The octadecanoid plant growth regulator 12-oxo-phytodienoic acid (12-oxo-PDA), which is also an intermediate in the biosynthesis of jasmonic acid, is obtained from 13-hydroperoxylinolenic acid via an unstable allene oxide generated by the enzyme allene oxide synthase. Recombinant, bacterially expressed and purified allene oxide synthase from Arabidopsis thaliana yields racemic 12-oxo-PDA as a mixture of 94:6 cis:trans diastereomers. In the presence of allene oxide cyclase from Solanum tuberosum, a product of high enantiomeric purity was obtained, which was shown to be (+)-cis-12-oxo-PDA (98:2 cis:trans diastereomers). Based on this coupled reaction, a preparative procedure was developed that yields pure (+)-cis-12-oxo-PDA in milligram quantities. Furthermore, an analytical technique employing capillary gas chromatography-mass spectrometry and beta- or gamma-cyclodextrin stationary phases was developed that enables the direct analysis of nanogram amounts of enantiomers of 12-oxo-PDA, as their methyl esters, in plant tissues. In the species analyzed, endogenous cis-12-oxo-PDA is the (+)-enantiomer.

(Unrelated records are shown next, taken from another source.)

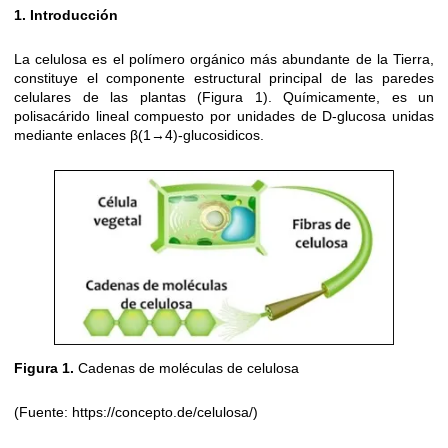
1. Introducción
La celulosa es el polímero orgánico más abundante de la Tierra,
constituye el componente estructural principal de las paredes
celulares de las plantas (Figura 1). Químicamente, es un
polisacárido lineal compuesto por unidades de D-glucosa unidas
mediante enlaces β(1→4)-glucosidicos.
Figura 1.
Cadenas de moléculas de celulosa
(Fuente: https://concepto.de/celulosa/)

Cloning, molecular and functional characterization of Arabidopsis thaliana allene oxide synthase (CYP 74), the first enzyme of the octadecanoid pathway to jasmonates.

Allene oxide synthase, an enzyme of the octadecanoid pathway to jasmonates, was cloned from Arabidopsis thaliana as a full-length cDNA encoding a polypeptide of 517 amino acids with a calculated molecular mass of 58705 Da. From the sequence, an N-terminal transit peptide of 21 amino acids resembling chloroplast transit peptides was deduced. Three out of four invariant amino acid residues of cytochrome P450 heme-binding domains are conserved and properly positioned in the enzyme coding region, including the heme-accepting cysteine (Cys-470). Southern analysis indicated in A. thaliana only one allene oxide synthase gene to be present. While transcript levels were rapidly and transiently induced after wounding of the leaves, allene oxide synthase activity remained nearly constant at a low level of ca. 0.8 nkat per mg of protein. The cDNA encoding A. thaliana allene oxide synthase was highly expressed in bacteria giving rise to a polypeptide of the calculated molecular mass. The protein was enzymatically active, and verification of the reaction products by GC-MS showed that it was capable of utilizing not only 13-hydroperoxylinolenic acid (13-hydroperoxy-9(Z), 11(E), 15(Z)-octadecatrienoic acid), but also 13-hydroperoxylinoleic acid (13-hydroperoxy-9(Z), 11(E)-octadecadienoic acid) as substrate. The data suggest parallel pathways to jasmonates from linolenic acid or linoleic acid in A. thaliana.